Martha G. Thorwick (1863 – November 16, 1921) was a Norwegian-born American clubwoman and medical doctor based in San Francisco, California, whose personal life was the subject of scandal and headlines.

==Early life==
Martha Gurine Thorwick was born in Tingvoll Municipality in Nordmøre, Norway, and immigrated to Chicago as a girl. She attended Jenner Medical College and the University of Illinois and earned her medical degree in 1901.

==Career==
Thorwick had a medical practice in San Francisco from 1901. In 1920 she was listed as affiliated with the Mendocino State Hospital; in 1921, she resigned from a post as physician at the California School for Girls in Ventura; her resignation precipitated a school-wide violent protest.

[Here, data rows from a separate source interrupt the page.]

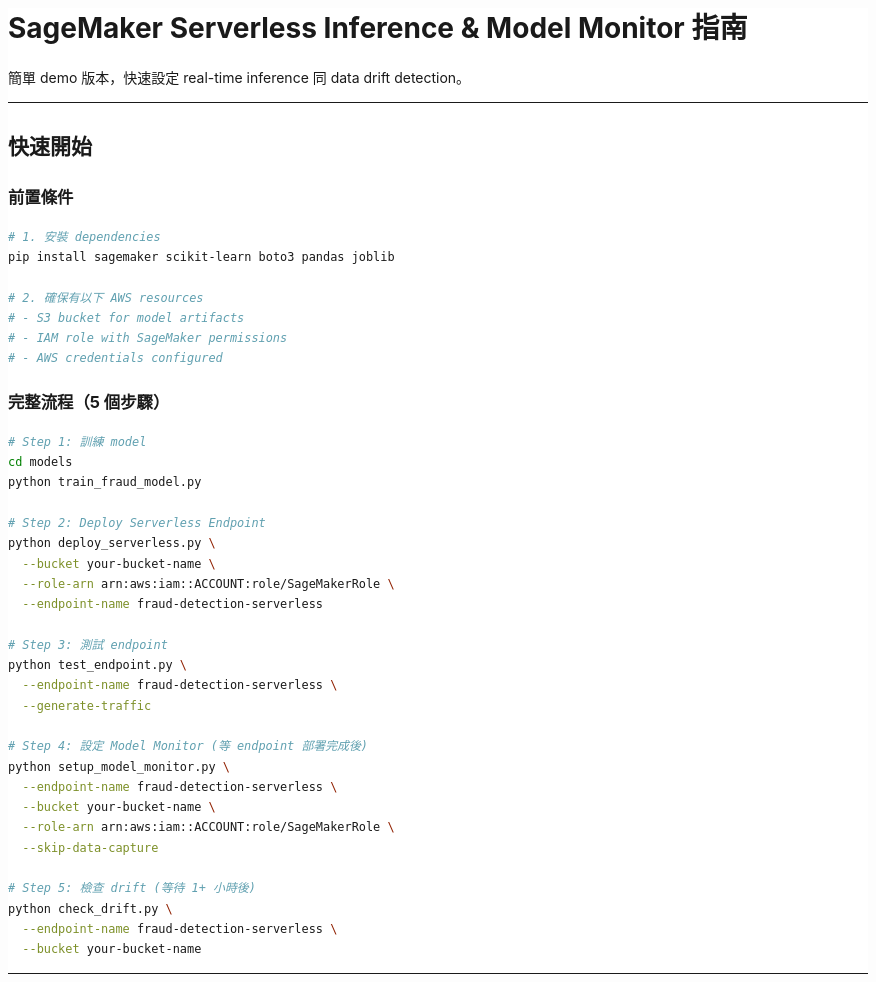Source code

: # SageMaker Serverless Inference & Model Monitor 指南

簡單 demo 版本，快速設定 real-time inference 同 data drift detection。

---

## 快速開始

### 前置條件

```bash
# 1. 安裝 dependencies
pip install sagemaker scikit-learn boto3 pandas joblib

# 2. 確保有以下 AWS resources
# - S3 bucket for model artifacts
# - IAM role with SageMaker permissions
# - AWS credentials configured
```

### 完整流程（5 個步驟）

```bash
# Step 1: 訓練 model
cd models
python train_fraud_model.py

# Step 2: Deploy Serverless Endpoint
python deploy_serverless.py \
  --bucket your-bucket-name \
  --role-arn arn:aws:iam::ACCOUNT:role/SageMakerRole \
  --endpoint-name fraud-detection-serverless

# Step 3: 測試 endpoint
python test_endpoint.py \
  --endpoint-name fraud-detection-serverless \
  --generate-traffic

# Step 4: 設定 Model Monitor (等 endpoint 部署完成後)
python setup_model_monitor.py \
  --endpoint-name fraud-detection-serverless \
  --bucket your-bucket-name \
  --role-arn arn:aws:iam::ACCOUNT:role/SageMakerRole \
  --skip-data-capture

# Step 5: 檢查 drift (等待 1+ 小時後)
python check_drift.py \
  --endpoint-name fraud-detection-serverless \
  --bucket your-bucket-name
```

---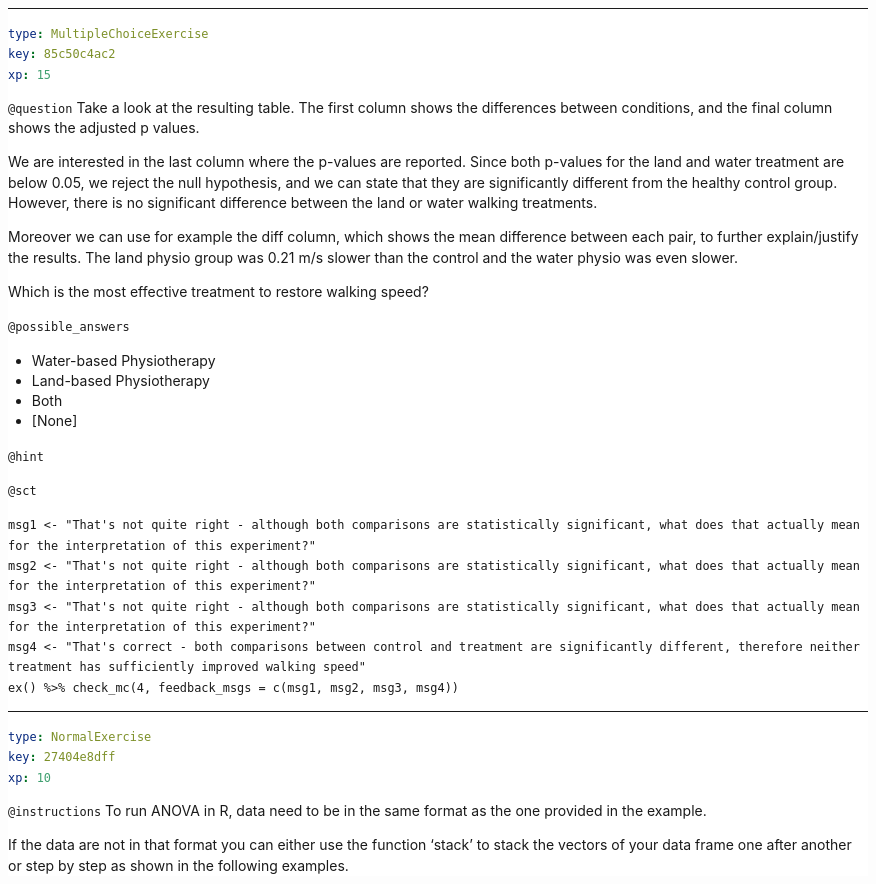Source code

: ***

```yaml
type: MultipleChoiceExercise
key: 85c50c4ac2
xp: 15
```

`@question`
Take a look at the resulting table. The first column shows the differences between conditions, and the final column shows the adjusted p values.

We are interested in the last column where the p-values are reported. Since both p-values for the land and water treatment are below 0.05, we reject the null hypothesis, and we can state that they are significantly different from the healthy control group. However, there is no significant difference between the land or water walking treatments.

Moreover we can use for example the diff column, which shows the mean difference between each pair, to further explain/justify the results. The land physio group was 0.21 m/s slower than the control and the water physio was even slower.

Which is the most effective treatment to restore walking speed?

`@possible_answers`
- Water-based Physiotherapy
- Land-based Physiotherapy
- Both
- [None]

`@hint`


`@sct`
```{r}
msg1 <- "That's not quite right - although both comparisons are statistically significant, what does that actually mean for the interpretation of this experiment?" 
msg2 <- "That's not quite right - although both comparisons are statistically significant, what does that actually mean for the interpretation of this experiment?"
msg3 <- "That's not quite right - although both comparisons are statistically significant, what does that actually mean for the interpretation of this experiment?"
msg4 <- "That's correct - both comparisons between control and treatment are significantly different, therefore neither treatment has sufficiently improved walking speed"
ex() %>% check_mc(4, feedback_msgs = c(msg1, msg2, msg3, msg4))
```

***

```yaml
type: NormalExercise
key: 27404e8dff
xp: 10
```

`@instructions`
To run ANOVA in R, data need to be in the same format as the one provided in the example. 

If the data are not in that format you can either use the function ‘stack’ to stack the vectors of your data frame one after another or step by step as shown in the following examples.
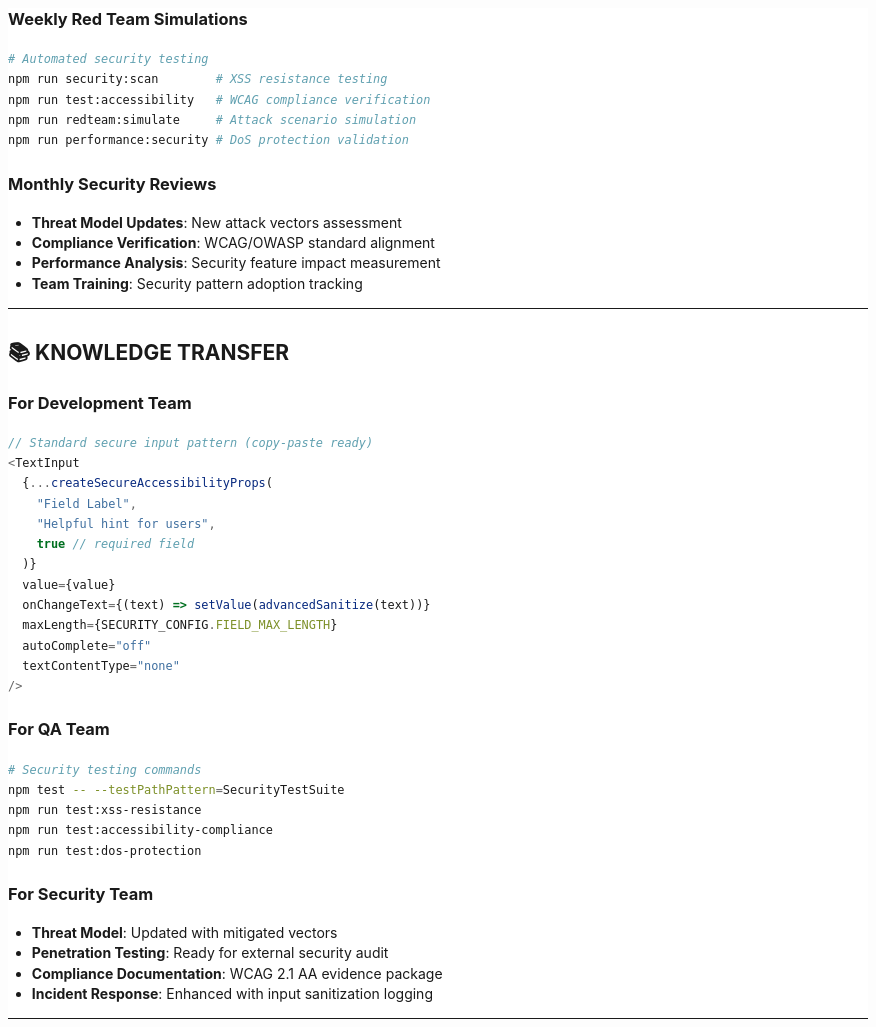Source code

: ### **Weekly Red Team Simulations**
```bash
# Automated security testing
npm run security:scan        # XSS resistance testing
npm run test:accessibility   # WCAG compliance verification  
npm run redteam:simulate     # Attack scenario simulation
npm run performance:security # DoS protection validation
```

### **Monthly Security Reviews**
- **Threat Model Updates**: New attack vectors assessment
- **Compliance Verification**: WCAG/OWASP standard alignment
- **Performance Analysis**: Security feature impact measurement
- **Team Training**: Security pattern adoption tracking

---

## 📚 KNOWLEDGE TRANSFER

### **For Development Team**
```typescript
// Standard secure input pattern (copy-paste ready)
<TextInput
  {...createSecureAccessibilityProps(
    "Field Label",
    "Helpful hint for users",
    true // required field
  )}
  value={value}
  onChangeText={(text) => setValue(advancedSanitize(text))}
  maxLength={SECURITY_CONFIG.FIELD_MAX_LENGTH}
  autoComplete="off"
  textContentType="none"
/>
```

### **For QA Team**
```bash
# Security testing commands
npm test -- --testPathPattern=SecurityTestSuite
npm run test:xss-resistance
npm run test:accessibility-compliance
npm run test:dos-protection
```

### **For Security Team**
- **Threat Model**: Updated with mitigated vectors
- **Penetration Testing**: Ready for external security audit
- **Compliance Documentation**: WCAG 2.1 AA evidence package
- **Incident Response**: Enhanced with input sanitization logging

---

Thorwick was also active in Scandinavian women's organizations in San Francisco. She founded NORA (a Norwegian women's hospital charity) and was its president for several years. She also helped to organize the Daughters of Norway Lodge Anna Kolbjornsen No. 4, and served as secretary of the Danish Sisterhood.

==Personal life==
In 1915, Martha G. Thorwick married her patient, Niso Secondo di Giannini, an Italian count and World War I veteran she first met in Chicago. However, the count soon accused Thorwick of trickery, medical malpractice, and abuse, and sued for annulment on the basis of "fraud and duress". They divorced; in 1917 he announced that he was returning to France, because "I prefer the front line trenches to matrimony." He nonetheless continued to harass Dr. Thorwick, narrowly avoiding a jail sentence for his activities.

Martha Gurine Thorwick di Giannini died in 1921, aged 58 years, from stomach cancer, in San Francisco.